Significance and context
It is clear that not all sites in homologous proteins are conserved to the same extent. Those that are essential will be highly conserved (intolerant of change), whereas others that are less important for structure and function will be under less evolutionary constraint (tolerant of change). Here, Ng and Henikoff describe an algorithm, SIFT, a sequence homology-based method that sorts intolerant from tolerant amino-acid substitutions. By aligning multiple similar sequences and assessing the probability of substitution at any give position in the sequence, SIFT helps to assess the impact of an amino-acid replacement on the structure or function of a protein. This method might be useful in the following circumstances: during mutation screening when the status of a mutation suspected to be pathogenic cannot be formally shown (for example, in the absence of parental DNA); to assess the impact of amino-acid substitutions on fitness at a genomic scale; and in population genetics, to avoid using markers that may be undergoing selective pressure.

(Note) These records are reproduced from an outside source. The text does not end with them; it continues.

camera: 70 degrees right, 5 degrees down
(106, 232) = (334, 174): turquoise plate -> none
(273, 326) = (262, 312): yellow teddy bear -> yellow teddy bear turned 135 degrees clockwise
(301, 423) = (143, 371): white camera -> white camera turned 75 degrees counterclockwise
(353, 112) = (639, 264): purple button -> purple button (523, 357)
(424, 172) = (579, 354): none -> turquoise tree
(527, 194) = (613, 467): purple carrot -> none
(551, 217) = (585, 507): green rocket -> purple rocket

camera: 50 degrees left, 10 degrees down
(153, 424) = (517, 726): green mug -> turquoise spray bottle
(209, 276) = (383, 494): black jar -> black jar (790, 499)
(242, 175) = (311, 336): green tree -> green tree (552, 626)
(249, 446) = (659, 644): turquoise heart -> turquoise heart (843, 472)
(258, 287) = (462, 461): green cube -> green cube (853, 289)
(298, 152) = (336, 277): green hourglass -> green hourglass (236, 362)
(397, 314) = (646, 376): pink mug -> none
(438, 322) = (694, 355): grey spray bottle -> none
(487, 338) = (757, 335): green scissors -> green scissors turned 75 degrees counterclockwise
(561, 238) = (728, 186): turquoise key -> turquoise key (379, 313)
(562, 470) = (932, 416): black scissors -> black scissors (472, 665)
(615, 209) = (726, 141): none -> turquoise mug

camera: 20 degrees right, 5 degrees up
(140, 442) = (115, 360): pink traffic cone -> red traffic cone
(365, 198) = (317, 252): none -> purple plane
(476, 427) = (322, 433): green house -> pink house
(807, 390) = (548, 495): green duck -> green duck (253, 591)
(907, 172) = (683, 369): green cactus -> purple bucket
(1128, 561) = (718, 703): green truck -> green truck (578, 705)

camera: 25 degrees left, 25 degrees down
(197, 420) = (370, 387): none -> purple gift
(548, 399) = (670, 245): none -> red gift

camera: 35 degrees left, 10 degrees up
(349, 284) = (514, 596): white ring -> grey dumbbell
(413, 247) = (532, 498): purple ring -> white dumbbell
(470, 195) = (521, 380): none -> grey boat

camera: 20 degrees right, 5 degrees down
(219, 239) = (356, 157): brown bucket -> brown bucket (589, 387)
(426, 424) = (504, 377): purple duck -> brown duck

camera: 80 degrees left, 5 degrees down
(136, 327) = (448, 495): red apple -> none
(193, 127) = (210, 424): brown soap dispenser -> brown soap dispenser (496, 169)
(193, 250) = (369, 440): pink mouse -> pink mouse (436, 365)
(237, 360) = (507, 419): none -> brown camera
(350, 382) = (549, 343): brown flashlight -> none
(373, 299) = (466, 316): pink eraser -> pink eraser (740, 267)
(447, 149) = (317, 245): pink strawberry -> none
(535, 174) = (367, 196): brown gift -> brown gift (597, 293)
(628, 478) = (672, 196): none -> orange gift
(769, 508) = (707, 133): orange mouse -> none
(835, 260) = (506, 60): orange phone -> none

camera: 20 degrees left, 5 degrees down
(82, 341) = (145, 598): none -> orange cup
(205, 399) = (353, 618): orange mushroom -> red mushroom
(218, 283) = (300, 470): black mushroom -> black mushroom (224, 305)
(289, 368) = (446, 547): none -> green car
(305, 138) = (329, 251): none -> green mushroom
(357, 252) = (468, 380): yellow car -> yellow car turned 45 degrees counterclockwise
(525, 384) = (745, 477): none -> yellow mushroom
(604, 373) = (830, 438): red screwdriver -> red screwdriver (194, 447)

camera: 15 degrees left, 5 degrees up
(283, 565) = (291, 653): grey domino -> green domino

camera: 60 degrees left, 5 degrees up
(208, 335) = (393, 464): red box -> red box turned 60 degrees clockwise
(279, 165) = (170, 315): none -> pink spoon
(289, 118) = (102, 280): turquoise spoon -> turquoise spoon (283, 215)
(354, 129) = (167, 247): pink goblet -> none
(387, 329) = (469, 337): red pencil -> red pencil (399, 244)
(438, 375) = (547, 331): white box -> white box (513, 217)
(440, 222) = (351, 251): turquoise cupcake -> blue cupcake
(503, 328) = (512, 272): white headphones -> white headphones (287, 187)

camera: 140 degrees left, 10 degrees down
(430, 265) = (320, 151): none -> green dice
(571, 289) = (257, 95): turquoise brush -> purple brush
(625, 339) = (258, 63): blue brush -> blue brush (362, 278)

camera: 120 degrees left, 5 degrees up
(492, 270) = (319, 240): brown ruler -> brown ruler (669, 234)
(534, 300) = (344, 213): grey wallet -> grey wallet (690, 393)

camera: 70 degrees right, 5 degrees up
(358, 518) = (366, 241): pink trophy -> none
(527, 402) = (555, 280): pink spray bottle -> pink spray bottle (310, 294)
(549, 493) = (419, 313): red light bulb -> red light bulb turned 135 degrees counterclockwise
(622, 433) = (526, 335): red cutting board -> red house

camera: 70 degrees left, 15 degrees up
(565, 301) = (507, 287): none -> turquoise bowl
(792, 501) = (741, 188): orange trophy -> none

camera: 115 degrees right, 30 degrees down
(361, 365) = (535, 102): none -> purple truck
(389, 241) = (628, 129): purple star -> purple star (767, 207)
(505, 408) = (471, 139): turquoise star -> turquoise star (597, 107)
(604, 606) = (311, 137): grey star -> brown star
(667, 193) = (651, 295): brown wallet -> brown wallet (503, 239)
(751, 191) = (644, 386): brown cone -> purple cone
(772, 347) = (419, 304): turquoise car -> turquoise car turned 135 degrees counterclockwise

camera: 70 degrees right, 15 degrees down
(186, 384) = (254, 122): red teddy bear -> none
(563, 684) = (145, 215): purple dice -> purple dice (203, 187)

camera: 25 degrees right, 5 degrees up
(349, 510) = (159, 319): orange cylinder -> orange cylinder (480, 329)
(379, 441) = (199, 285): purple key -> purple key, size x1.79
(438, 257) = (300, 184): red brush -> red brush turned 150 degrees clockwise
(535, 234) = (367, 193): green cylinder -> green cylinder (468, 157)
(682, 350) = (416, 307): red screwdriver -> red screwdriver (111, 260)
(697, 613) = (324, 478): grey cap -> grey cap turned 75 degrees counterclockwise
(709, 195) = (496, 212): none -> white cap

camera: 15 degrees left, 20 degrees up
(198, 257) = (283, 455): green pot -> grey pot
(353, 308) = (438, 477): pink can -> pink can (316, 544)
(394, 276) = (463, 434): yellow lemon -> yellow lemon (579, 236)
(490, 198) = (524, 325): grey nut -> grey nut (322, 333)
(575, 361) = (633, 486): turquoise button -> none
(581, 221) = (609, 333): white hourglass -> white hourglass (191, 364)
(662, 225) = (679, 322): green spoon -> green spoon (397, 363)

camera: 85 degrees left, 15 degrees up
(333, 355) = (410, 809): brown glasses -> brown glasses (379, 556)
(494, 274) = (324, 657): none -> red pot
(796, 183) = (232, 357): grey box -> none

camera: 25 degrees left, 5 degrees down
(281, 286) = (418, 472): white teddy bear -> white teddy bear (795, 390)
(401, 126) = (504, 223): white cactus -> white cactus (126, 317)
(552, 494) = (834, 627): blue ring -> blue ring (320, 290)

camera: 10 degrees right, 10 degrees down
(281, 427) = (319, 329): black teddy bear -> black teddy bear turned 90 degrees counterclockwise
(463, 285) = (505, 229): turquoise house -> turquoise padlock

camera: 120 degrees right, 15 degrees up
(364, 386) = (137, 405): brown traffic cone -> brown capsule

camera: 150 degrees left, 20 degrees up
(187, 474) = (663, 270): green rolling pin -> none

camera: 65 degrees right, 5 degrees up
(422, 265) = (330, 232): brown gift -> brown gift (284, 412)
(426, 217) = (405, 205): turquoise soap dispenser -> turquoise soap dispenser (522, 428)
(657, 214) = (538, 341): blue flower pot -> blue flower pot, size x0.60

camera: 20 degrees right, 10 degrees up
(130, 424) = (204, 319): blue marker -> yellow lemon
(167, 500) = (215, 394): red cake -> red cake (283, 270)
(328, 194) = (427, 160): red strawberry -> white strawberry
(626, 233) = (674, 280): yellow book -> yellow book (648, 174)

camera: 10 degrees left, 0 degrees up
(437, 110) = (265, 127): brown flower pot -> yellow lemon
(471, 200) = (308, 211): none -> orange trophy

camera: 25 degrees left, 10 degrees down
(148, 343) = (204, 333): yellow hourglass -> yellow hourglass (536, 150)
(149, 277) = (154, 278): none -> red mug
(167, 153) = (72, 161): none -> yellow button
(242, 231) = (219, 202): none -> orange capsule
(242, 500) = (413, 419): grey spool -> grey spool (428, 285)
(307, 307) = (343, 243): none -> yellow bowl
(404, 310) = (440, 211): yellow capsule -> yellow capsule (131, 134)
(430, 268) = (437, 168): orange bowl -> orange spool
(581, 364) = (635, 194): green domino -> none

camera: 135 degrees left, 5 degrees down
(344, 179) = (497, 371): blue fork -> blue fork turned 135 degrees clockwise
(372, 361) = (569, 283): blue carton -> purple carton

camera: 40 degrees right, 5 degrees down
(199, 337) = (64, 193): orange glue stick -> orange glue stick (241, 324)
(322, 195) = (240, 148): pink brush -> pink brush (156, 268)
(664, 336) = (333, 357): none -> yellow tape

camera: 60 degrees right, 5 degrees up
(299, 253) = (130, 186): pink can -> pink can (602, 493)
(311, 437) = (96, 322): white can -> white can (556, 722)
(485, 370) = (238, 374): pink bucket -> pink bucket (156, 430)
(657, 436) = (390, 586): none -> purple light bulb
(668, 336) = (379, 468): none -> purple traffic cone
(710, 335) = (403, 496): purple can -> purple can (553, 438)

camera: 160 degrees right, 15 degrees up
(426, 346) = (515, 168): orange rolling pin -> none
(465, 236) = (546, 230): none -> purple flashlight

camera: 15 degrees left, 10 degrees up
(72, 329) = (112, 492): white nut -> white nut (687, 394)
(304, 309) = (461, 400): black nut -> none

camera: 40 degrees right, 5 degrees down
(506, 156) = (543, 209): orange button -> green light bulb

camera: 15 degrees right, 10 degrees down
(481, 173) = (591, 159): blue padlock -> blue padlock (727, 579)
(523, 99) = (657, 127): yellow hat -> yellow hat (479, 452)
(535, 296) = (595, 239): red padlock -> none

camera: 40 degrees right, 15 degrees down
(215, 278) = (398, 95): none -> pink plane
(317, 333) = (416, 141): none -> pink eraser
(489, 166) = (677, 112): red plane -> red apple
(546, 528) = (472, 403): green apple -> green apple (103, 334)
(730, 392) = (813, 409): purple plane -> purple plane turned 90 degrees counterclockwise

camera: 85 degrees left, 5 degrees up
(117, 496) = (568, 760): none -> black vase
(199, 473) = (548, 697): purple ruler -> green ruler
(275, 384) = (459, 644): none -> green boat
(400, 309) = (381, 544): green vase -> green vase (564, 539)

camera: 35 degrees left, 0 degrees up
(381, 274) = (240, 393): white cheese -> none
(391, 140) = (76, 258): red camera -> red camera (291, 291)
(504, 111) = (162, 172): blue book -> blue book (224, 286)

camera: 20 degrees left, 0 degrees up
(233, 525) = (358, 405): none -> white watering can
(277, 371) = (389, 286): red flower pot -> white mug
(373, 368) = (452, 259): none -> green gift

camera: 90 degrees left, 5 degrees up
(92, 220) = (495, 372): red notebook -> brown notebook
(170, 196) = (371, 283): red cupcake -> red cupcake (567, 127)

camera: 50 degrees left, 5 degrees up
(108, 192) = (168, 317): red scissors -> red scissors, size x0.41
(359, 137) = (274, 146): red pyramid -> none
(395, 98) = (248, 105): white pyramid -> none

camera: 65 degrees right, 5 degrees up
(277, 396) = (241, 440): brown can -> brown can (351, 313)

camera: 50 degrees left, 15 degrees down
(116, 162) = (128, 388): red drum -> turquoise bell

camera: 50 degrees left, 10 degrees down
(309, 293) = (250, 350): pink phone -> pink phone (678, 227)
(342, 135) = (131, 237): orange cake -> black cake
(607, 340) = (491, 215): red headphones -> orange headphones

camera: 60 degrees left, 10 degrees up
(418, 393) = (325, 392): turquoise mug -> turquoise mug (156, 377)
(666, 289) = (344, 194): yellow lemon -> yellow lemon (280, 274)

SIFT takes a query sequence and searches for similar sequences using well known tools (PSI-BLAST and MOTIF). Then, a multiple sequence alignment is obtained and the normalized probabilities for all possible substitutions at each position of the alignment are calculated (providing position-specific information). If the probability of the substitution is lower than a specified cutoff, the change is considered to be deleterious. The performance of SIFT was tested using three mutation data sets: the repressor of the lactose operon, LacI; the HIV-1 protease; and the bacteriophage T4 lysozyme. The prediction accuracy of SIFT is in the range of 60-80%, depending on the data set. In all cases, the performance of SIFT has been compared with the conclusions drawn from the look-up scoring matrix BLOSUM62 (Block substitution matrix), which is used, as are many others, to assess the significance of a protein sequence alignment (as in BLAST). BLOSUM62 helps to distinguish between a 'real' biological result and a sequence alignment obtained by chance. In BLOSUM, each possible amino-acid change is assigned a score, where positive scores will be associated with conservative changes and negative scores with less conservative changes. Position-specific information is lost in the BLOSUM matrix, but is retained by SIFT, so SIFT outperforms BLOSUM62-derived conclusions.
SIFT relies solely on sequence homology and is suitable for automation. For the moment, the limiting step is the collection of 'homologous' sequences, but this problem will vanish as more genomic and cDNA sequences become available from the ongoing and new genome projects. The method is expected to perform best in the analysis of homologous proteins with conserved functions.